(EXERCISE):
Every line containing the string "metres" should be returned from the records.

(RECORDS FOR THIS TASK):
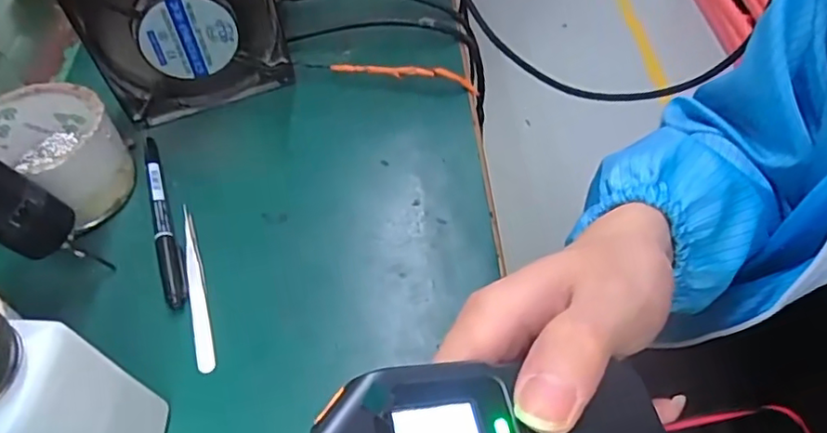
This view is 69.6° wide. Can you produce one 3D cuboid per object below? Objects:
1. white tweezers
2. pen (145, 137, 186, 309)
[{"bbox_3d":[-0.124,0.039,0.341,0.010,0.006,0.103,-15,54,-8],"label":"white tweezers"},{"bbox_3d":[-0.157,-0.002,0.370,0.012,0.010,0.138,-19,55,-11],"label":"pen"}]

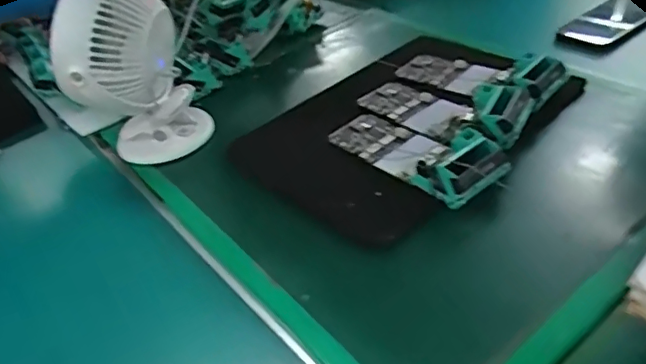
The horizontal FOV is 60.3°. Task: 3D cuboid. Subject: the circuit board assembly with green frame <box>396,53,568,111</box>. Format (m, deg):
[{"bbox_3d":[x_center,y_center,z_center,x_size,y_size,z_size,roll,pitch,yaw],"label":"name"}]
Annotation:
[{"bbox_3d":[0.174,-0.120,0.625,0.176,0.044,0.081,27,50,36],"label":"circuit board assembly with green frame"}]

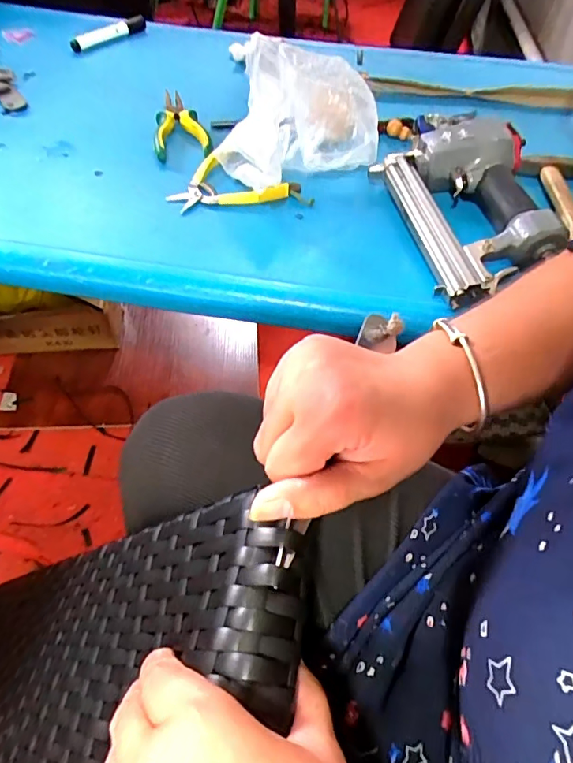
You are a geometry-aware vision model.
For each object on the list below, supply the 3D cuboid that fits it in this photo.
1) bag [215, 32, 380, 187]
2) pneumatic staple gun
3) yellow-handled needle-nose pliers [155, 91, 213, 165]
[{"bbox_3d":[0.018,-0.286,0.545,0.175,0.101,0.159,6,55,1],"label":"bag"},{"bbox_3d":[0.197,-0.191,0.517,0.161,0.059,0.255,-9,56,-10],"label":"pneumatic staple gun"},{"bbox_3d":[-0.133,-0.329,0.615,0.068,0.021,0.141,-6,55,-7],"label":"yellow-handled needle-nose pliers"}]

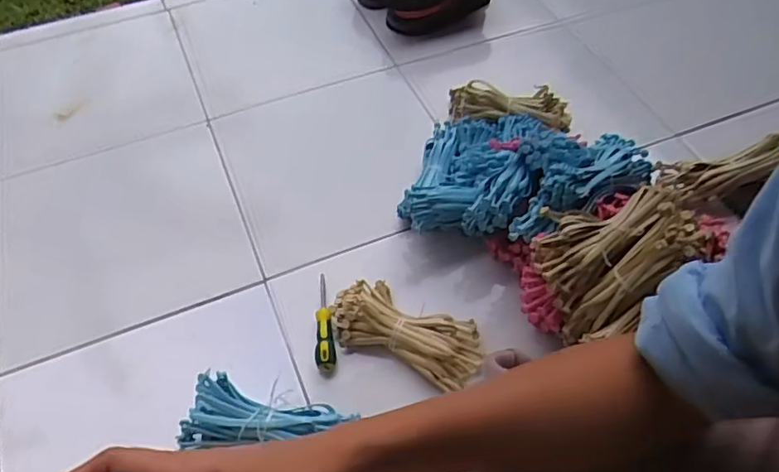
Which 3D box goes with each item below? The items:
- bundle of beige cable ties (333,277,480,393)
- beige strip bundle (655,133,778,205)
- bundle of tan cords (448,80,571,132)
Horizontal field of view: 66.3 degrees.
[{"bbox_3d":[0.024,0.137,0.855,0.217,0.053,0.099,20,56,14],"label":"bundle of beige cable ties"},{"bbox_3d":[0.533,-0.106,0.956,0.187,0.055,0.056,-16,48,16],"label":"beige strip bundle"},{"bbox_3d":[0.218,-0.233,1.096,0.223,0.059,0.078,12,55,9],"label":"bundle of tan cords"}]

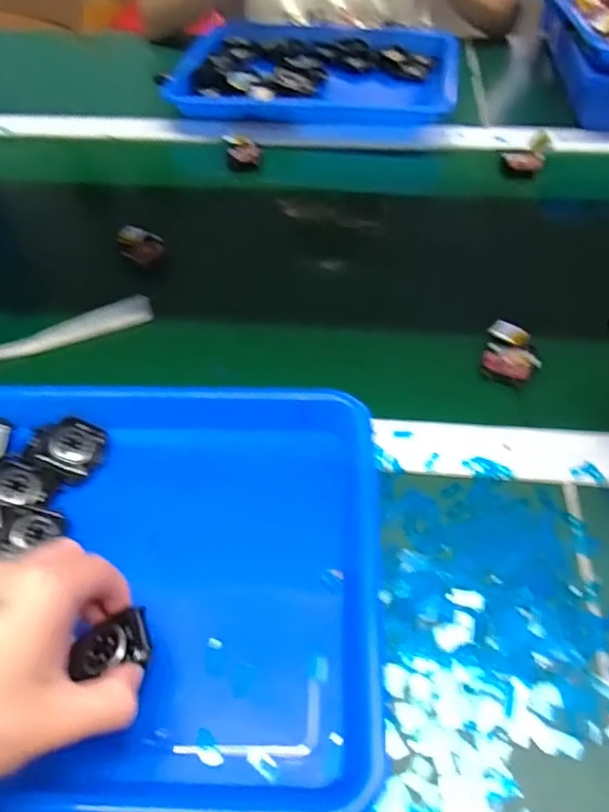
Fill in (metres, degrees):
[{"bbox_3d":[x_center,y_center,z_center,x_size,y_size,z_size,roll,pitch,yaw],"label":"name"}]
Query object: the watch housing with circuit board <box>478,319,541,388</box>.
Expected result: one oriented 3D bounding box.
[{"bbox_3d":[0.161,-0.041,0.477,0.042,0.012,0.060,16,53,13],"label":"watch housing with circuit board"}]

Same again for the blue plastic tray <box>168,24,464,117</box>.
[{"bbox_3d":[0.016,-0.421,0.770,0.337,0.033,0.238,4,51,4],"label":"blue plastic tray"}]

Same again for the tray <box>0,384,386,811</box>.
[{"bbox_3d":[-0.120,0.091,0.356,0.321,0.037,0.249,2,51,3],"label":"tray"}]

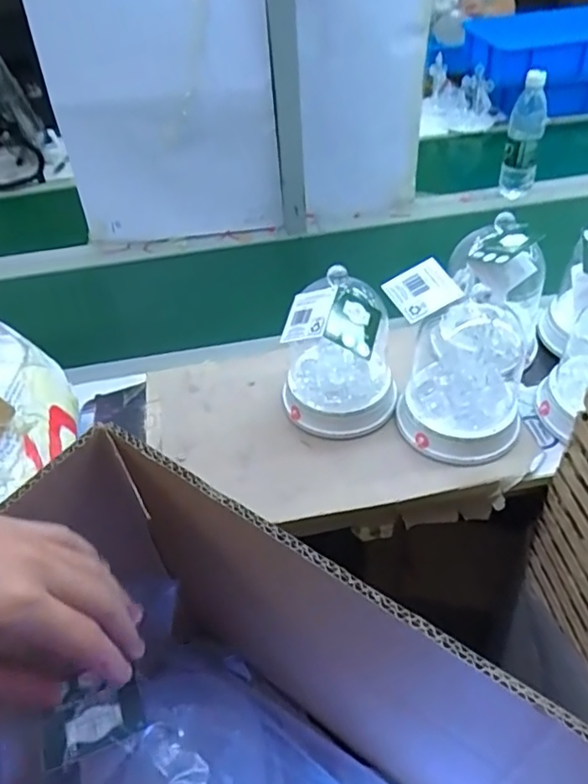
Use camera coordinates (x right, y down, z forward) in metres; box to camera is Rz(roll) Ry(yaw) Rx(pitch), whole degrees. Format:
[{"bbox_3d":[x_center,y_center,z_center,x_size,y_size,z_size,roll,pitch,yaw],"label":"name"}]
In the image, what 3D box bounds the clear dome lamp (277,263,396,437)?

(ANSWER SECTION):
Fill in (metres, degrees):
Use camera coordinates (x right, y down, z forward) in metres; box to camera is Rz(roll) Ry(yaw) Rx(pitch), whole degrees. Format:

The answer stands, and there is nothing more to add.